Stillson Graham

 

bio


Having lived in suburban California all my life, I have a hard head and soft feet. You learn early that there are things you should know, and if you don't know them you shouldn't let on. You won't get glass in your toes if you don't go barefoot, for example. It's the kind of place where you get shouted down with silence. Unhappiness is rewarded with acceptance. As long as we're all unhappy, we can all live together.

I graduated from U.C. San Diego with a BA in Writing and used it to go into public relations, then advertising, then marketing, then technical writing. I didn't cut it at any of those. I don't have the interpersonal skills to hold on to clients. I get bored easily. My memory is terrible.

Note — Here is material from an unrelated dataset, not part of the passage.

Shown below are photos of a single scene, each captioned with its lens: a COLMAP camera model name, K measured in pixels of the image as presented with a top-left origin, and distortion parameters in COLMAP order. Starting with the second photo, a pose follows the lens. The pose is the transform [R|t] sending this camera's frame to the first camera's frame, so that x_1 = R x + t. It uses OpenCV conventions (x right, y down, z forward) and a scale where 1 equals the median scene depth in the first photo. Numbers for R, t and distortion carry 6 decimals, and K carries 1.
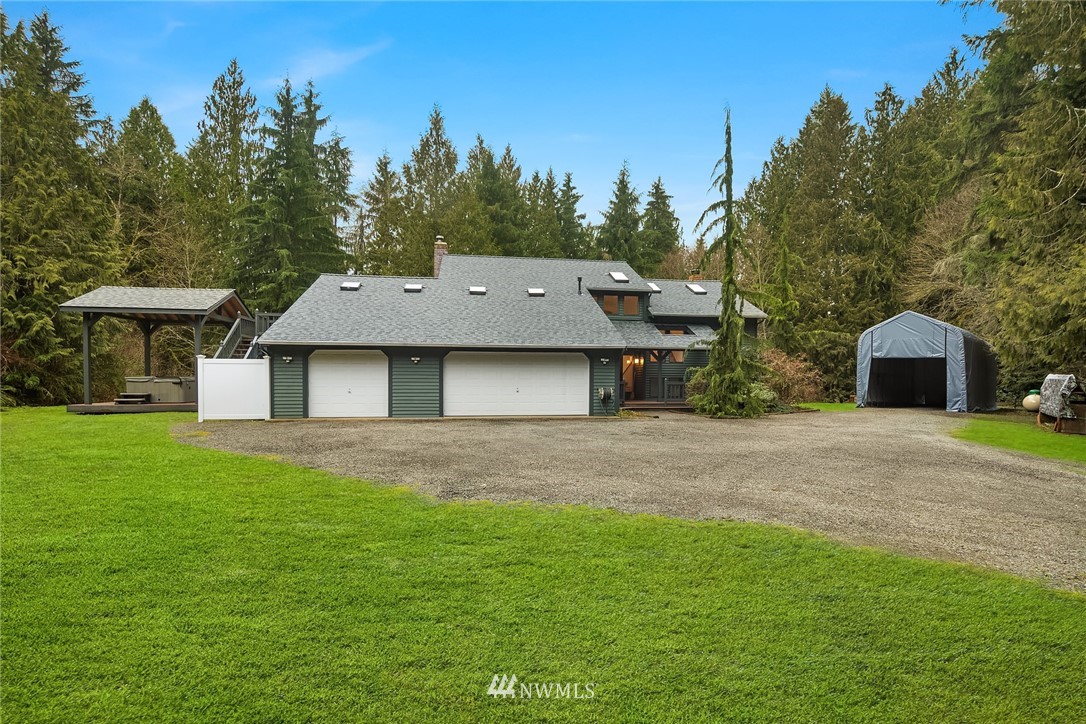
lens RADIAL K [[531.6, 0, 546.3], [0, 531.6, 370.9], [0, 0, 1]] dist [-0.002182, -0.001040]
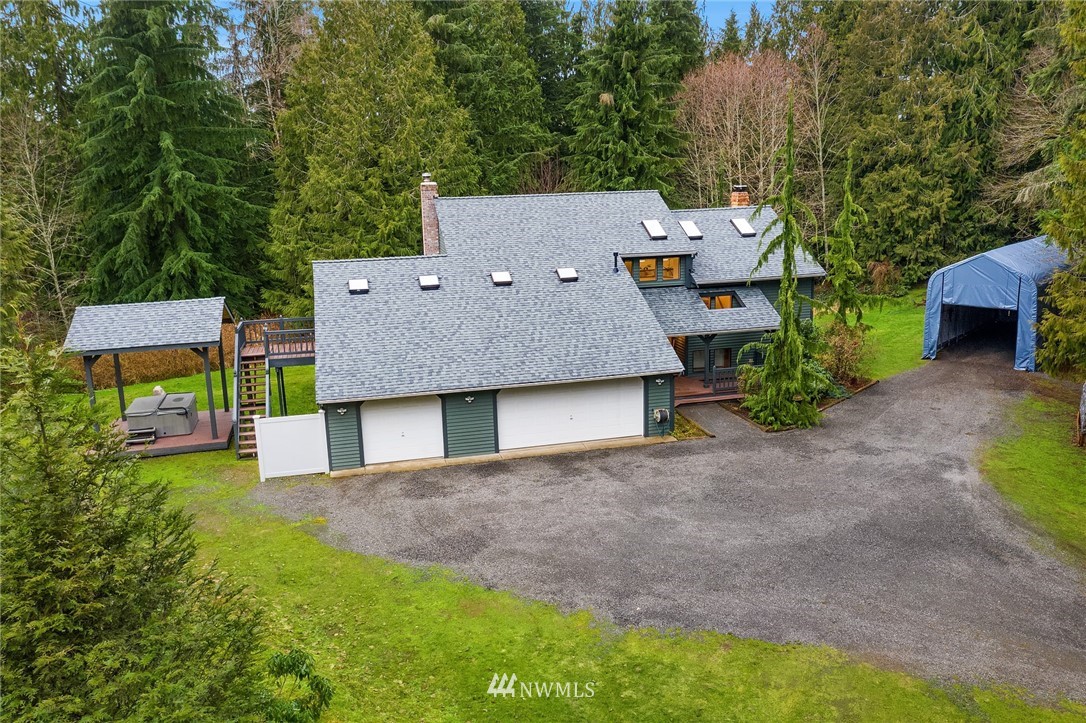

I entered a graduate English program in 1990. The director of my graduate writing program took one look at my portfolio and swore to my face that as long as he was "breathing" I would not be allowed to graduate with an MFA. So I switched from Writing to Literature. Eventually, I dropped out of graduate school. I had the units and I had the requisite test scores on two of three subjects, but no one would sponsor my thesis project on e.e. cummings. I never found out why, nor did I pursue it aggressively. Admittedly, I was never able to grasp the classical method of poetry criticism, and I was not fond of meeting professors at their offices or their homes.

I started Pacific Coast Journal because I wanted to read good material. In 1990, by chance, I read a copy of The Antioch Review, and it shocked the Hell out of me. I was researching for a paper on James Joyce, and for some reason, this magazine came up. When you go through English programs in high school (and some colleges) you are led to believe that true literature stops around the time that To Kill a Mockingbird was published. Everything after that is either irrelevant or part of the scary unknown. I did not know that such magazines existed. The Antioch Review was good material. I didn't know before that such things were possible. So I started my own literary magazine. That was 1992.

Since then, I've managed to support that habit with various white collar jobs in Silicon Valley and San Diego. I've also done some ghostwriting. Books that I have written or contributed to have appeared on amazon.com and in K-12 educational materials catalogs. I write for both children and adults.